Areas of responsibility are assigned to people so that when someone asks ‘Can anyone tell me what X is supposed to do?’, there is someone who can give a clear answer.

It enforces accountability. As product people, we control the horizontal and the vertical.

The accountability mindset extends down the ranks. At Apple there is never any confusion as to who is responsible for what. Internal Applespeak even has a name for it, the “DRI,” or directly responsible individual. Often the DRI’s name will appear on an agenda for a meeting, so everybody knows who is responsible. “Any effective meeting at Apple will have an action list,” says a former employee. “Next to each action item will be the DRI.” A common phrase heard around Apple when someone is trying to learn the right contact on a project: “Who’s the DRI on that?”1

By designating accountability across the product organisation, we ensure the things that need to happen do happen – and only what needs to be done. If we have a gap, we hire for it.

As people develop deep knowledge around an important area, they also become the best person to triage those problems. When someone else needs to take over, we encourage transparent distribution of knowledge.

Product people should be empowered to delegate and decrease operational work and change aspects of the process or environment.

Typically, each AoR comes with reactive responsibilities and proactive improvements.

Example areas

An incomplete list, to give an idea of areas of responsibility.

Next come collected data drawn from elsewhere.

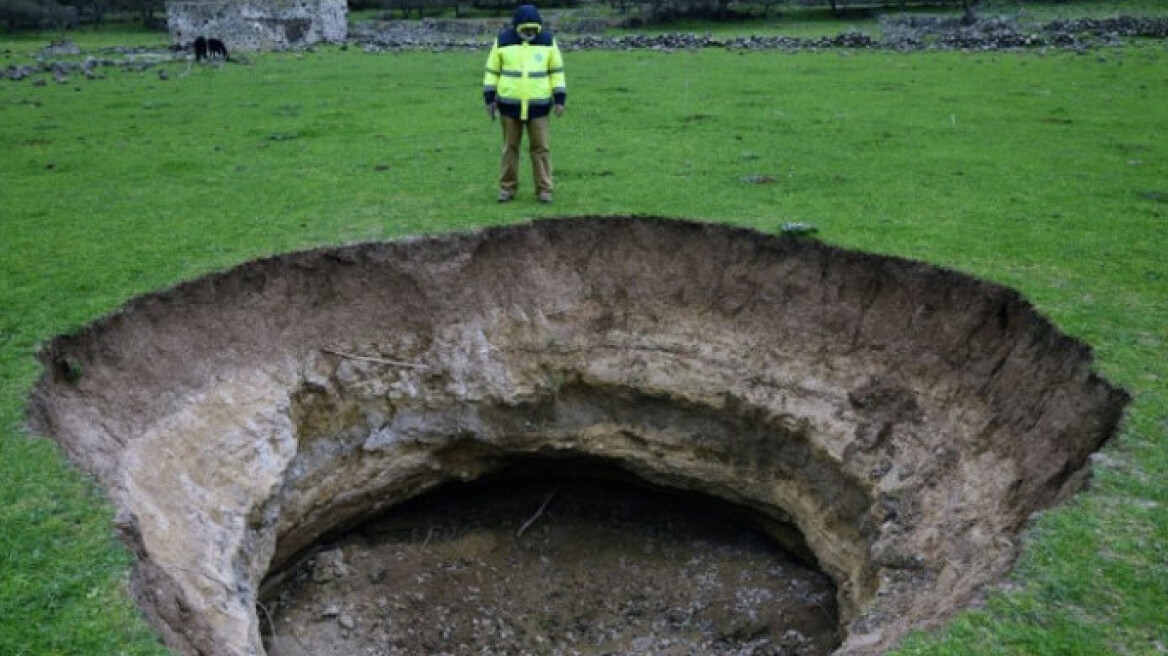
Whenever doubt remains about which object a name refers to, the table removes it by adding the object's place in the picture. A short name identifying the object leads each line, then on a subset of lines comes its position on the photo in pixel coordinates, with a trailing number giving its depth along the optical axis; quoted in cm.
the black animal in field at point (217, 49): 3375
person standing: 1156
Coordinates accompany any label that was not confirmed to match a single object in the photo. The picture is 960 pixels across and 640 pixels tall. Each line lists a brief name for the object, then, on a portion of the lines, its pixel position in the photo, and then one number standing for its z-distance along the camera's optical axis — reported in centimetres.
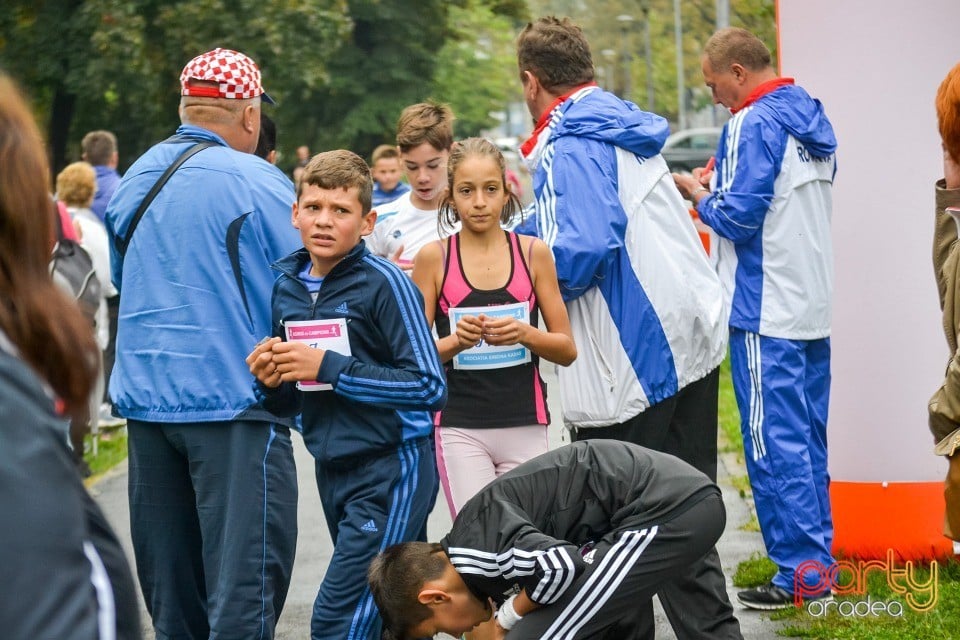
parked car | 7832
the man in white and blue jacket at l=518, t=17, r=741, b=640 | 971
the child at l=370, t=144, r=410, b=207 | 1973
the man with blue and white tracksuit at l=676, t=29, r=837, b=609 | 1137
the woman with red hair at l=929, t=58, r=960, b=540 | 718
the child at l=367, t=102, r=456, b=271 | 1208
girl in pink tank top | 950
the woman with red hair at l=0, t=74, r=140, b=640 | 296
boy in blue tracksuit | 807
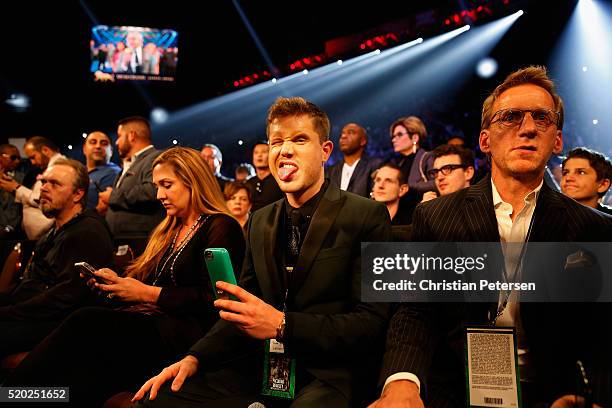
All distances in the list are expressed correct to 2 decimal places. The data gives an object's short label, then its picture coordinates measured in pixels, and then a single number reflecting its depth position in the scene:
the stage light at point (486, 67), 8.52
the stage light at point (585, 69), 7.19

  • Branding & positioning
  • Costs & benefits model
  • Customer development and partnerships
  • Customer success
  • Account management
  • Growth
  • Developer operations
  • Roadmapping
  • Accessibility and web performance
  • Innovation
  • Payments landscape and competition
  • Payments regulation
  • Contracts and cost-efficiencies
  • Quality of integrations with suppliers
  • Onboarding
  • Direct Debit
  • Strong Customer Authentication
  • Open Banking
  • Enterprise resource planning

How to share areas

  1. Make a spreadsheet with areas of responsibility as rows in the first column. Add responsible owners as columns to the side.
  2. Get each person to mark how much they know about an area, e.g. 0–5: 0 for Nothing; 1 for Little; 5 for Lots, etc.
  3. Try to share the responsibility equally, noting where a transfer of knowledge can take place. For example, where a person who marked 0–2 can be taught by a person who marked 3–5.
  4. Finally, have a conversation about whether there are too many areas to be owned by the current number of owners, or whether some areas aren’t pertinent to the current strategy.